# tegu affection?



## adam1120 (Jun 25, 2011)

i wanna now if anyones tegu shows aggression toward anyone that gets near you? i read some where some dude had a tegu and had to give it away cus it got aggresive toward his new gf not sure where i read it tho.


----------



## Bubblz Calhoun (Jun 25, 2011)

_Can't say that I've seen or dealt with it,.. it would probably be more uncertainty of a new person and smell more than anything else. Like if there's only one person in a house that handles and feeds it. Then they only really get to know and trust that one person unless they actually meet, spend time around and with the others as well.

But even then my tegus haven't had an issue with meeting new people.

On another note,..  maybe the tegu sensed something about her that the guy didn't. _


----------



## reptastic (Jun 25, 2011)

It could have been a number of reasons why he acted aggresive toward her, tegus dont really have the ability to show emotions, perhaps he didnt like her scent, he just didnt know/trust her perhaps maybe even a color she wore or maybe he just didnt like her lol, my tegus arent fond of strangers and will not hesitate to do the tegu dance and show their lil jowls and will bite if they get close, but when its just e and them they are as calm as can be


----------



## adam1120 (Jun 25, 2011)

yea thats what i was hoping my gf is scared it will kill her( says it bite her finger off cus that stuiid show on AP) cause it gets attached to me but i told her no cus she be around it alot anyways. idk if they sence things then its be the same with my gf lol jk


----------



## Toby_H (Jun 25, 2011)

I'm the only one who has ever given my tegu any form of regular care. Yet my Tegu seems to accept attention from me, my girl, my family and strangers all about the same...

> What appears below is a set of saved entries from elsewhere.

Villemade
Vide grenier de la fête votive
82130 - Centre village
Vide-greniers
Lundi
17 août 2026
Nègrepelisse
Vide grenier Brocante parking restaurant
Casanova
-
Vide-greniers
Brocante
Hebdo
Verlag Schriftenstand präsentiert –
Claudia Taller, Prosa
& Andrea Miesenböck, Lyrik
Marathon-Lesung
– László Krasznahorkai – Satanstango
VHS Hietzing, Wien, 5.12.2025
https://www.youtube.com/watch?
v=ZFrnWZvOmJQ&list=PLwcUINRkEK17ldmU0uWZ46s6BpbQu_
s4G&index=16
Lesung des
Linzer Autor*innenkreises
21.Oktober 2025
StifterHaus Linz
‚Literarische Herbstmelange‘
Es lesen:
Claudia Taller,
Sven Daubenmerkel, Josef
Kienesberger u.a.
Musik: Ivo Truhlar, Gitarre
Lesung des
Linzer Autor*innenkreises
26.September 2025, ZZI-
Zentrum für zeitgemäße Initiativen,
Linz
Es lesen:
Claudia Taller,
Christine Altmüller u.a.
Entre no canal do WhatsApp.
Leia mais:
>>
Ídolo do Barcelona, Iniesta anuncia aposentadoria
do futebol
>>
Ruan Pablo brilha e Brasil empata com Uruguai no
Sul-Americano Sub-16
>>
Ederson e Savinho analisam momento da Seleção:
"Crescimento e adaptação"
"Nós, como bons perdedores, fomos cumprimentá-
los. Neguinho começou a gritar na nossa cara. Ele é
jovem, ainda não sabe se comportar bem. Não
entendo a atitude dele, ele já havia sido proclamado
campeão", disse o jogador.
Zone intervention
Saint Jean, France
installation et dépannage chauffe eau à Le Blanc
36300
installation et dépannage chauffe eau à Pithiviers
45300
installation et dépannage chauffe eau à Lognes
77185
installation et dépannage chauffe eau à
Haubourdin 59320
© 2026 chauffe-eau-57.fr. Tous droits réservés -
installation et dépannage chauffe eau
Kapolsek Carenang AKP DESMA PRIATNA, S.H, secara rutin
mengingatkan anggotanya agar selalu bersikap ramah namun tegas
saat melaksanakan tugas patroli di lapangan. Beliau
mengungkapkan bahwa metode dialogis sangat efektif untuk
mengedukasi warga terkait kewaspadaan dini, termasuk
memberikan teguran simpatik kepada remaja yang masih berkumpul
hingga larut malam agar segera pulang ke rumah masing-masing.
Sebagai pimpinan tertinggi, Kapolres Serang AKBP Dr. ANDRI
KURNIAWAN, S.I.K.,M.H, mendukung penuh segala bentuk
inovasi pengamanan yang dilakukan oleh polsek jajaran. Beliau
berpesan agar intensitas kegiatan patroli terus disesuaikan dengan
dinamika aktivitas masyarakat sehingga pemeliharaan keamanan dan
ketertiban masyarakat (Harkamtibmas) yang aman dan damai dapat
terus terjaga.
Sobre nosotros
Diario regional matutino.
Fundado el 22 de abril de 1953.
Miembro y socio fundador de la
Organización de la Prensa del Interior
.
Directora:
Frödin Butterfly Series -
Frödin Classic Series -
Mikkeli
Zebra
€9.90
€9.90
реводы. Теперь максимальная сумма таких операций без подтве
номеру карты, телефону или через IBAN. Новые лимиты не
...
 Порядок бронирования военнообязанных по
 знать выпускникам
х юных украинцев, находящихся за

I've had a few people meet him for the first time and simply pull him up onto their laps and rub his head... he accepted it very well...

My girl and I have sat (entangled) together on the couch many times while the Tegu free roamed... he accepted it very well...

Personally, I do not believe that Tegus (any reptiles) have the mental capacity to get jealous... I understand they can recognise a single person as 'safe' and not trust others though...


----------



## jmulley6 (Jun 26, 2011)

Mine does not like certain people at all. I do think they can sense what kind of person they are. She has hissed at my boyfriend when I had her out but it wasn't an aggressive hiss it was her normal "I don't want to be moved" noise because he moved her off the couch.


----------



## fisheric (Jul 2, 2011)

Tegus before ****


----------



## reptastic (Jul 2, 2011)

Fisheric watch the language there are still kids visiting this board


----------